→ **YOUR INSTRUCTIONS**: The listing is to be printed word for word, pictures omitted.

→ **SOURCE RECORDS**:
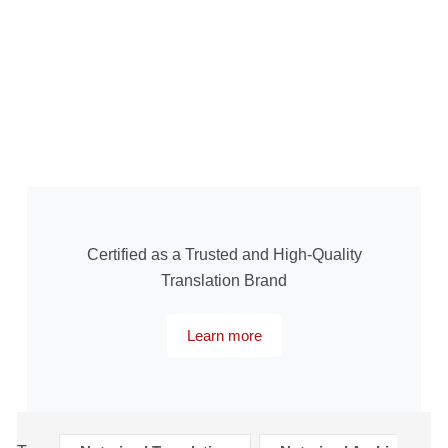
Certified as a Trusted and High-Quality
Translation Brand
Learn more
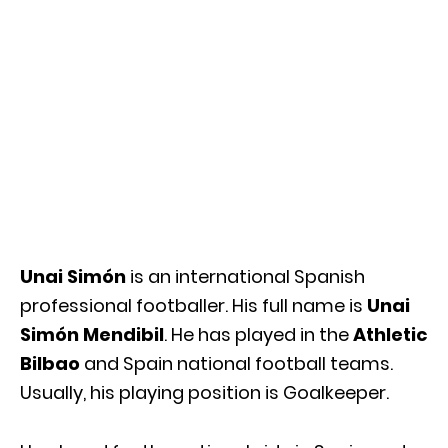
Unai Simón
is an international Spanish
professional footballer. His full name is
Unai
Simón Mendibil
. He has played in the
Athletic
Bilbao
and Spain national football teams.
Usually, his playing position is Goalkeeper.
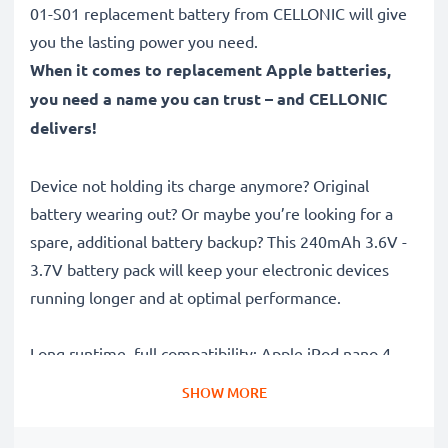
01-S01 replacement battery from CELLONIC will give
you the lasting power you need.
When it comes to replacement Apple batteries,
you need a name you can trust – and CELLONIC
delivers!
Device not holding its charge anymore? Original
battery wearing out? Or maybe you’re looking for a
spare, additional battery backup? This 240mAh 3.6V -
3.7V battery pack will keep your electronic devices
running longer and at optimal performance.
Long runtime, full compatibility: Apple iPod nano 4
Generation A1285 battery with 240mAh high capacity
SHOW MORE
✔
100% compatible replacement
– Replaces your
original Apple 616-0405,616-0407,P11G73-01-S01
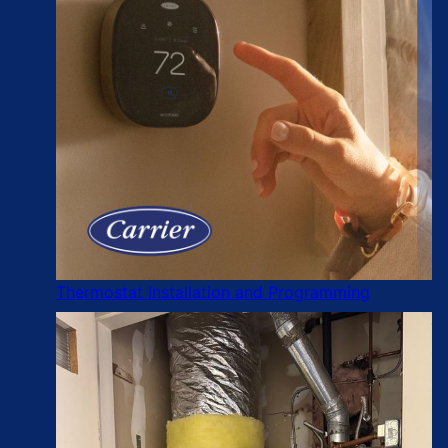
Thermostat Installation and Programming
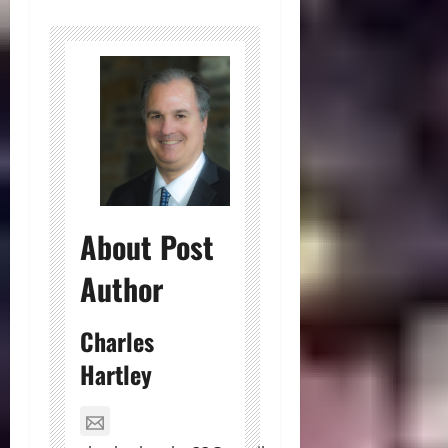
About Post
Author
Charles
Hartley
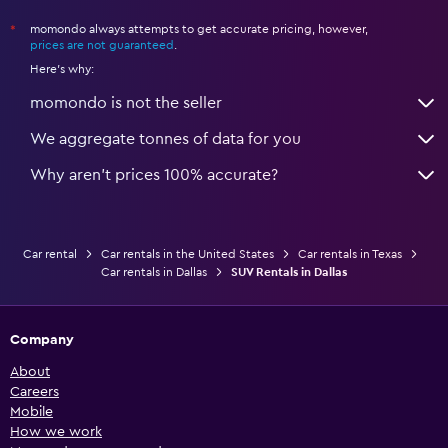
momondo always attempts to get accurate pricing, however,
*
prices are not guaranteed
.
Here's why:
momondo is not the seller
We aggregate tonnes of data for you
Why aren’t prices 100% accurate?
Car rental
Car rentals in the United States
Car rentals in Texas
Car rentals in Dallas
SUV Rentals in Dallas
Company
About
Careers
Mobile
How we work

→ **TASK ANSWER**:
Certified as a Trusted and High-Quality
Translation Brand
Learn more
Unai Simón
is an international Spanish
professional footballer. His full name is
Unai
Simón Mendibil
. He has played in the
Athletic
Bilbao
and Spain national football teams.
Usually, his playing position is Goalkeeper.
01-S01 replacement battery from CELLONIC will give
you the lasting power you need.
When it comes to replacement Apple batteries,
you need a name you can trust – and CELLONIC
delivers!
Device not holding its charge anymore? Original
battery wearing out? Or maybe you’re looking for a
spare, additional battery backup? This 240mAh 3.6V -
3.7V battery pack will keep your electronic devices
running longer and at optimal performance.
Long runtime, full compatibility: Apple iPod nano 4
Generation A1285 battery with 240mAh high capacity
SHOW MORE
✔
100% compatible replacement
– Replaces your
original Apple 616-0405,616-0407,P11G73-01-S01
Thermostat Installation and Programming
About Post
Author
Charles
Hartley
momondo always attempts to get accurate pricing, however,
*
prices are not guaranteed
.
Here's why:
momondo is not the seller
We aggregate tonnes of data for you
Why aren’t prices 100% accurate?
Car rental
Car rentals in the United States
Car rentals in Texas
Car rentals in Dallas
SUV Rentals in Dallas
Company
About
Careers
Mobile
How we work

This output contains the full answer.